11:43 AM PDT on Wednesday, June 16, 2004

By kgw.com, NWCN and AP Staff

WASHINGTON, D.C. -- In a pair of reports, the commission investigating the Sept. 11 attacks said Wednesday that tall buildings in Washington state were proposed targets of al-Qaida attacks. The commission also bluntly contradicted the Bush administration by finding that there was "no credible evidence" that Saddam Hussein helped al-Qaida target the United States.

9/11 Commission staff said that senior al-Qaida planner Khalid Shaihk Mohammed initially proposed a Sept. 11 attack involving 10 planes. An expanded target list included the CIA and FBI headquarters, unidentified nuclear plants and tall buildings in California and Washington state.

There is only one nuclear power plant, the Columbia Generating Station, near Richland, Wash., in operation, but several skyscrapers in Seattle top 600 feet.

That ambitious plan was rejected by Osama bin Laden, who ultimately approved a scaled-back mission involving four planes, the reports said.
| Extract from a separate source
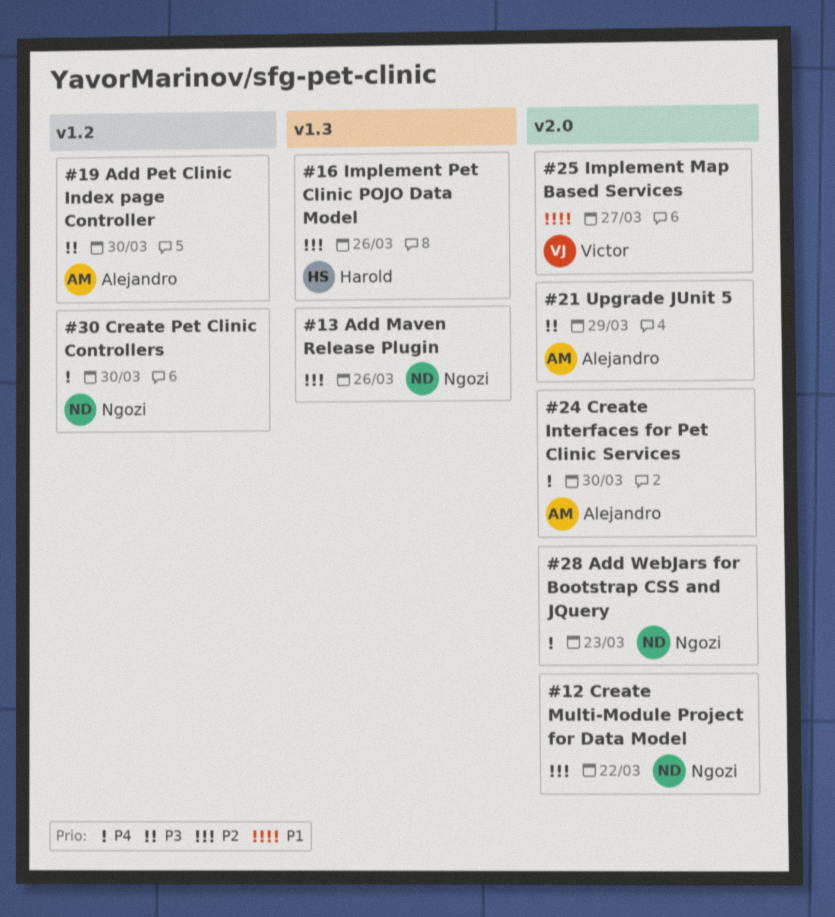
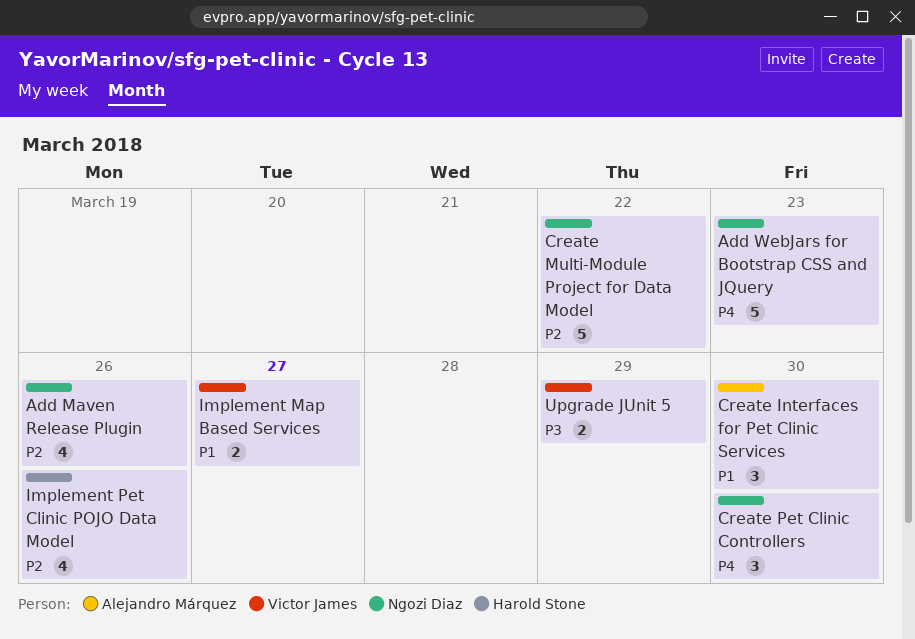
Add Pet Clinic Index page Controller: present -> none
Create Interfaces for Pet Clinic Services, priority: P4 -> P1
Upgrade JUnit 5, owner: Alejandro Márquez -> Victor James

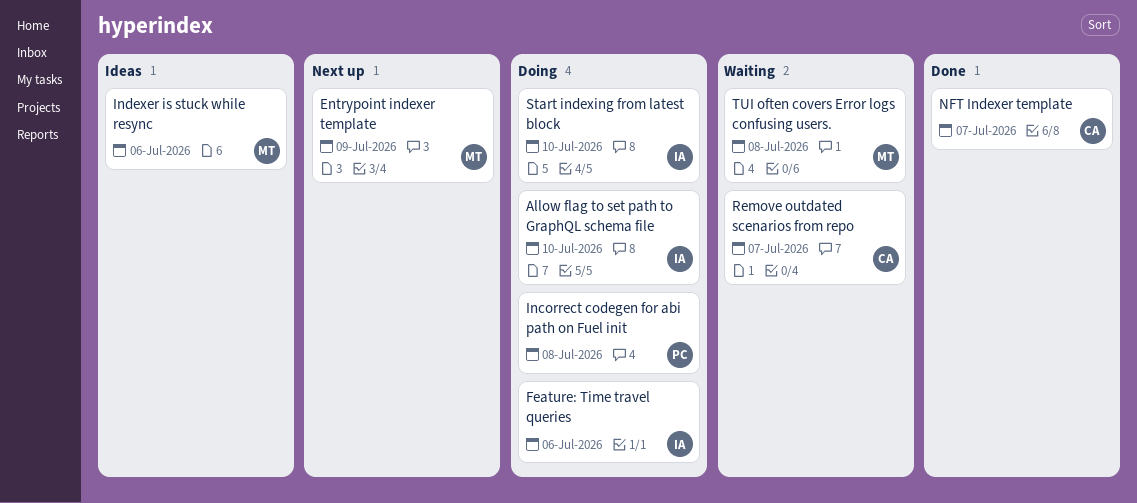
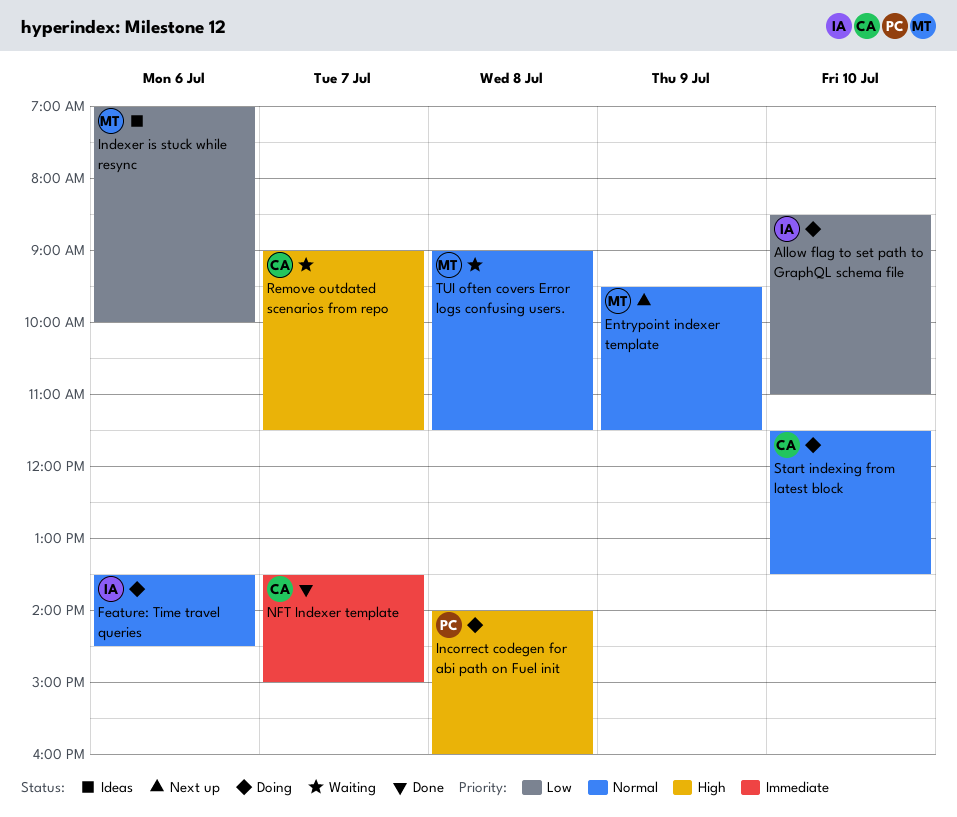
Start indexing from latest block, owner: IA -> CA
Mohammed wanted more hijackers for those planes: 25 or 26, instead of 19.

The 9/11 panel intends to issue a final report in July on the hijackings on Sept. 11, 2001 that killed nearly 3,000, destroyed the World Trade Centers in New York and damaged the Pentagon outside Washington, D.C. A fourth plane commandeered by terrorists crashed in the countryside in Pennsylvania.

The staff reports pieced together information on the development of bin Laden's network, from the far-flung training camps in Afghanistan and elsewhere, to funding from "well-placed financial facilitators and diversions of funds from Islamic charities."
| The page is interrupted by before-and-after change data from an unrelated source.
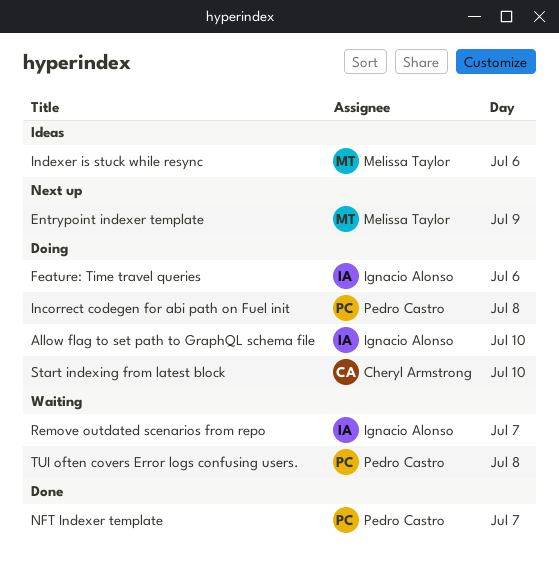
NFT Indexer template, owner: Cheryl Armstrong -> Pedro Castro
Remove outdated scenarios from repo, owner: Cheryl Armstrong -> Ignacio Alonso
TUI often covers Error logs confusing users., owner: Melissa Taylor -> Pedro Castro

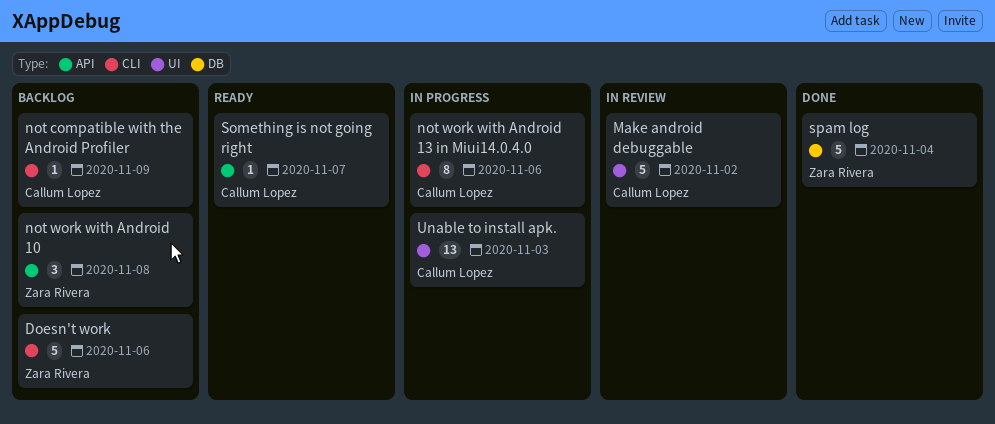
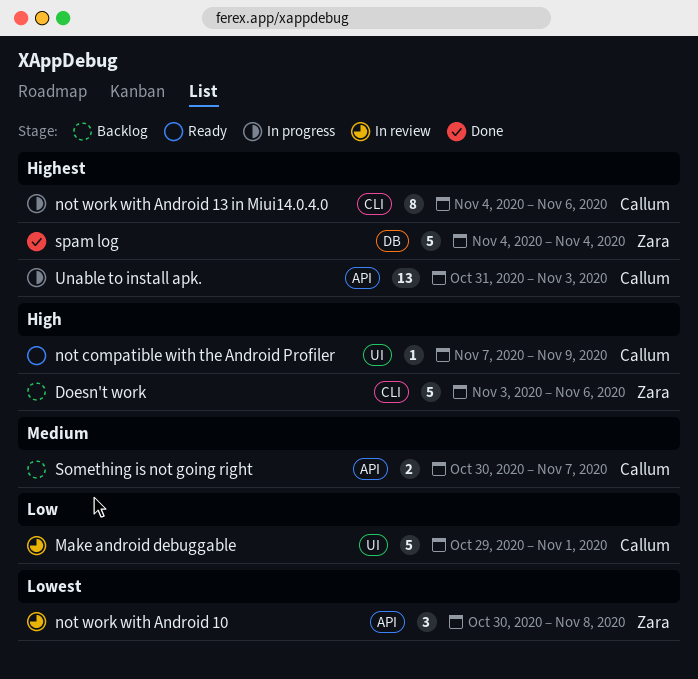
Make android debuggable, due: Nov 2 -> Nov 1
not compatible with the Android Profiler, status: Backlog -> Ready
not compatible with the Android Profiler, label: CLI -> UI
not work with Android 10, status: Backlog -> In review
Something is not going right, status: Ready -> Backlog
Something is not going right, estimate: 1 -> 2
Unable to install apk., label: UI -> API

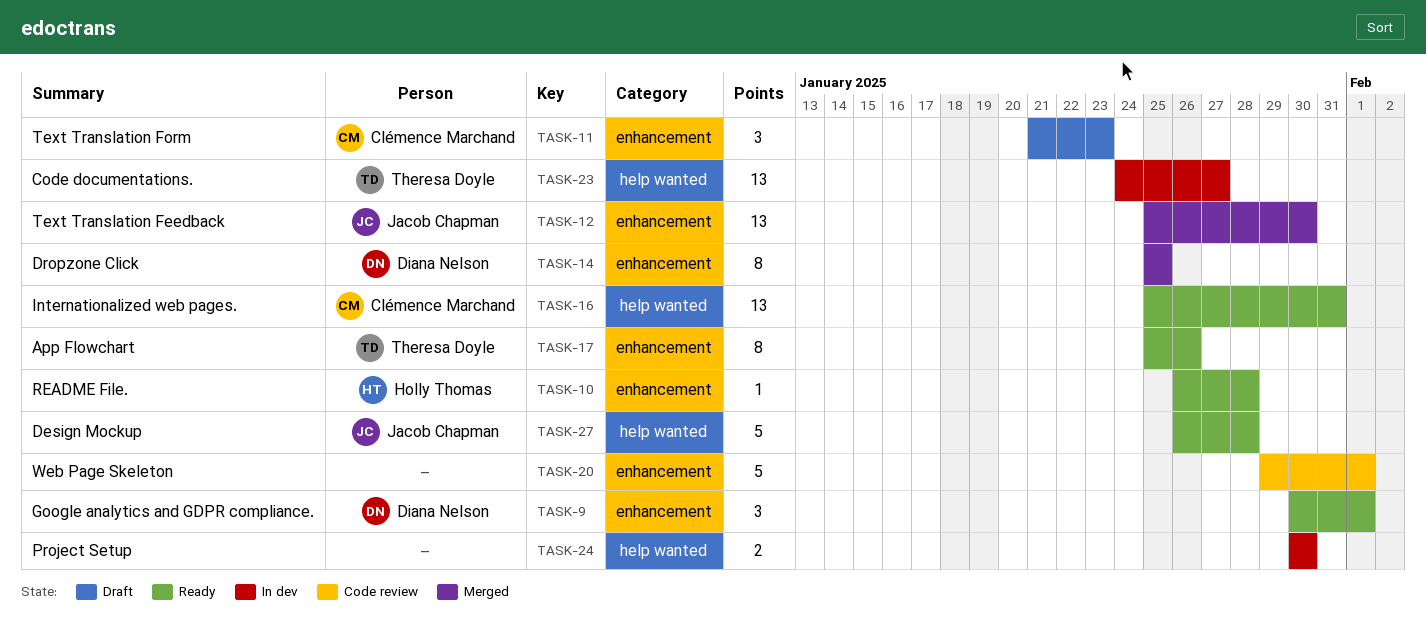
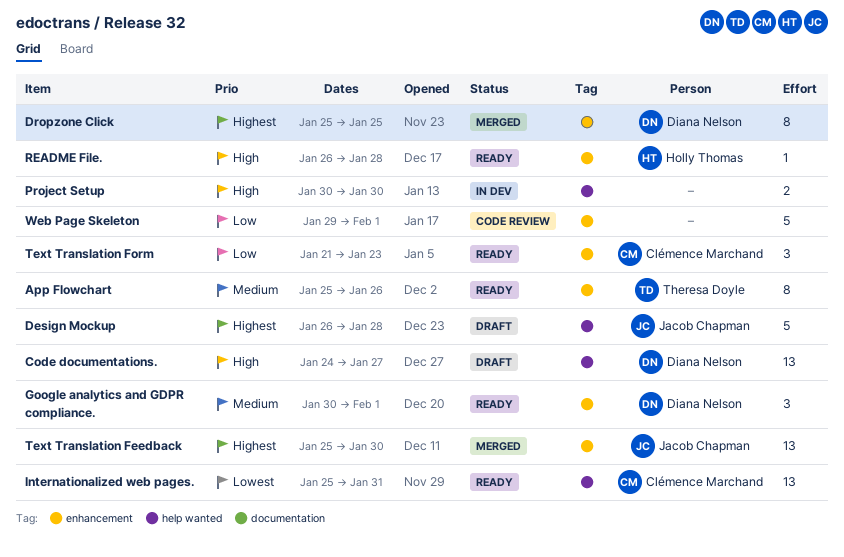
Code documentations., status: In dev -> Draft
Code documentations., owner: Theresa Doyle -> Diana Nelson
Design Mockup, status: Ready -> Draft
Text Translation Form, status: Draft -> Ready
The notion that bin Laden had a huge personal fortune to finance acts of terror are overstated, the reports said.

The description of the training camp operations contained elements of faint, grudging praise.

"A worldwide jihad needed terrorists who could bomb embassies or hijack airliners, but it also needed foot soldiers for the Taliban in its war against the Northern Alliance, and guerrillas who could shoot down Russian helicopters in Chechnya or ambush Indian units in Kashmir," the commission said.

According to one unnamed senior al-Qaida associate, various ideas were floated by mujahadeen in Afghanistan, the commission said. The options included taking over a launcher and forcing Russian scientists to fire a nuclear missile at the United States, mounting mustard gas or cyanide attacks against Jewish areas in Iraq or releasing poison gas into the air conditioning system of a targeted building.

"Last but not least, hijacking an aircraft and crashing it into an airport or nearby city," said the commission statement.

The Iraq connection long suggested by Bush administration officials gained no currency in the reports.

"Bin Laden is said to have requested space to establish training camps, as well as assistance in procuring weapons, but Iraq apparently never responded," the reports said. "There have been reports that contacts between Iraq and al-Qaida also occurred" after bin Laden moved his operations to Afghanistan in 1996, "but they do not appear to have resulted in a collaborative relationship," the commission concluded.

"Two senior bin Laden associates have adamantly denied that any ties existed between al-Qaida and Iraq," the reports said.

The 9/11 Commission has identified at least 10 al-Qaida operatives who were to participate but could not take part for reasons including visa problems and suspicion by officials at airports in the United States and overseas.

From a seamless operation, the reports portray a plot riven by internal dissent, including disagreement over whether to target the White House or the Capitol that was apparently never resolved prior to the attacks. Bin Laden also had to overcome opposition to attacking the United States from Mullah Omar, leader of the former Taliban regime, who was under pressure from Pakistan to keep al-Qaida confined.

The United States toppled the regime in the wake of the Sept. 11 attacks, but Omar has eluded capture, as has Osama Bin Laden.